Bien choisir un arrosage

Un tuyau d'arrosage - © C.Hochet/Les Brûlés
Un tuyau d'arrosage - © C.Hochet/Les Brûlés

Les arrosoirs

Ces contenants permettent d’irriguer de petites surfaces et en particulier les potées, bacs de semis et de boutures. Les modèles classiques peuvent être en plastique, très bon marché, ou en métal, plus jolis, mais plus lourds et plus chers. Les pommes sont généralement plus fines sur les arrosoirs métalliques.
Pour le volume, un seul critère : assurez-vous de pouvoir le porter une fois plein. Pour les plantes de serre et les jeunes semis, remplir l’arrosoir à l’avance laisse à l’eau le temps de se réchauffer. Vous éviterez ainsi les chocs thermiques, facteurs de maladies.


Les arroseurs

Il existe divers types d’instruments, à brancher sur un tuyau, qui répartissent l’eau en fonction des besoins. Les buses et pistolets ont une ouverture ou une grille (pour les pistolets) qui leur permettent d’obtenir tous les types d’arrosage, du brouillard au jet, en passant par la pluie. Notez que les modèles en métal ont plus de chances de durer que les modèles en plastique, qui s’usent par frottement. Les buses se règlent à deux mains, en tournant. Les pistolets, dotés d’une gâchette, permettent le passage ou l’arrêt de l’eau d’une seule main, mais le réglage du type de jet souhaité se fait toujours à deux mains. 

Les asperseurs

Asperseur © C.Hochet/Les Brûlés
Asperseur © C.Hochet/Les Brûlés

Il en existe de deux types :

  • les balanceurs aspergent une zone plus ou moins rectangulaire. Une barre, percée de trous, dispense de fins jets d’eau en éventail. La plupart ont un dispositif de réglage permettant une action à 180°. Sur les plus élaborés, l’éventail peut également être réglé en largeur.
  • les tourniquets : les modèles classiques, portés par un trépied, consistent en une barre mobile horizontale dont les deux bras sont terminés par une buse. La pression de l’eau fait tourner la barre. Peu précis, ces modèles conviennent aux pelouses ou aux larges massifs.

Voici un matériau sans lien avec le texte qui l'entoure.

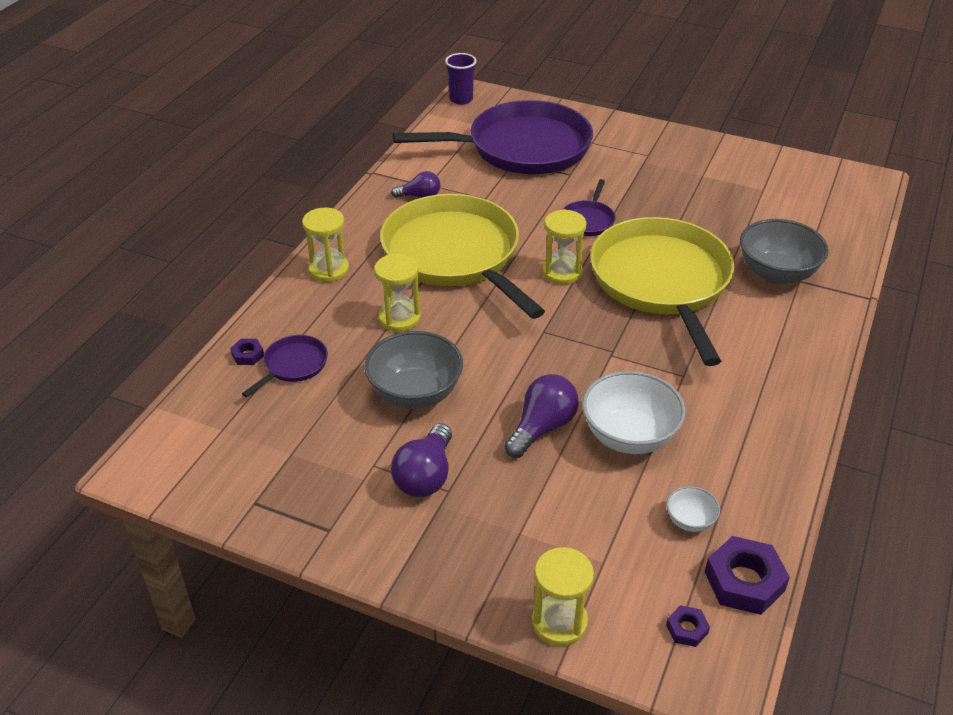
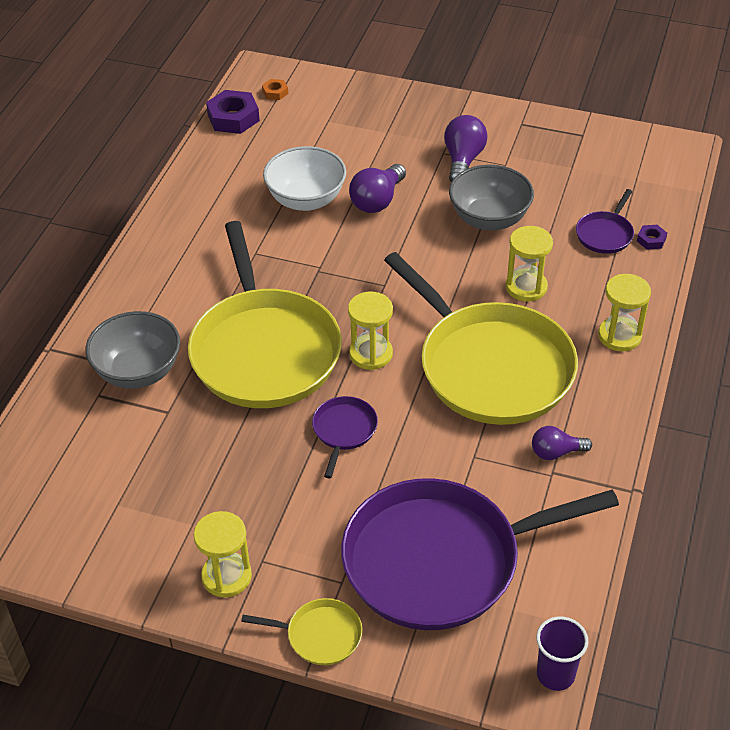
camera: 175 degrees right, 5 degrees up
yellow hourglass [532,547,594,646] -> yellow hourglass moved to [194,511,252,597]
white bowl [666,486,720,532] -> none
purple nut [666,605,710,647] -> orange nut [262,79,288,100]
none -> yellow pan [241,598,363,665]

Il en existe aussi sous forme de pistolets qui tournent au sommet d’un trépied. Leur emploi est comparable à celui des précédents.
Enfin, il existe des asperseurs au sol, posés sur un socle ou piqués en terre. Ils s’apparentent, dans l’emploi, au deux précédents, mais ne sont utilisables que dans une végétation courte.

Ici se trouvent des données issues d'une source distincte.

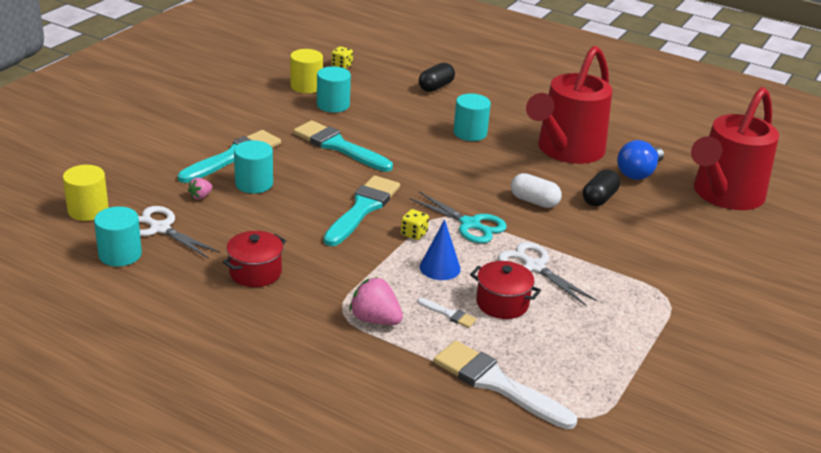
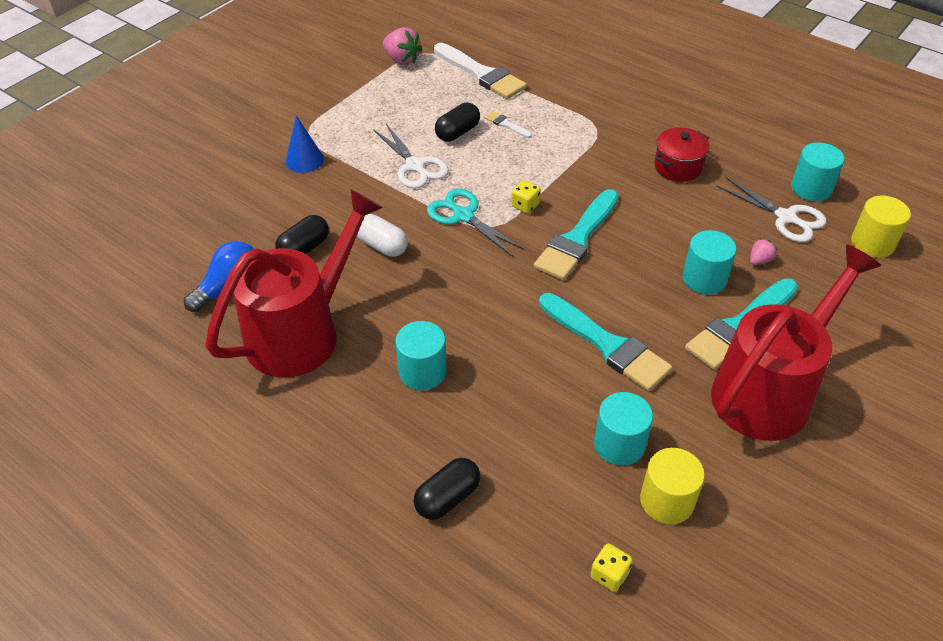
camera: 170 degrees left, 15 degrees up
pink strawberry [349,277,403,325] -> pink strawberry moved to [383,27,422,65]
blue cone [420,219,461,280] -> blue cone moved to [285,115,324,173]
red pot [470,261,541,319] -> black capsule [435,103,480,141]
red watering can [691,87,779,210] -> red watering can moved to [711,245,881,441]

Les systèmes les plus répandus font appel à des asperseurs fichés en hauteur, sur de fins tuteurs, et dispensent un arrosage en parapluie. Plus récents, les tuyaux percés autorisent un arrosage au sol, au pied même des plantes, évitant ainsi de mouiller feuilles et fleurs, et réduisant les pertes en eau.

L'arrosage intégré

Des circuits automatisés, généralement reliés à une horloge et une électrovanne, autorisent l’arrosage des différentes parties du jardin, à une heure convenue. Ils permettent d’économiser du temps et de l’eau en arrosant la nuit, quand l’évaporation est réduite et que les plantes tirent le meilleur profit de l’irrigation. Les systèmes détaillés et ceux pour de grandes surfaces coûtent relativement cher. Mais si vous n’équipez que les parties les plus exigeantes du jardin, vous pouvez installer le vôtre vous-même, à moindres frais.

Les tuyaux

Les arrosages mobiles dépendent d’un tuyau. Optez pour des produits de qualité, qui dureront longtemps. Préférez des tuyaux armés, insensibles aux intempéries, et qui ne se pincent pas. Leur longueur ne doit pas excéder 25 m, car ils deviennent difficiles à manipuler au-delà. Veillez à disposer d’un enrouleur, pratique et puissant.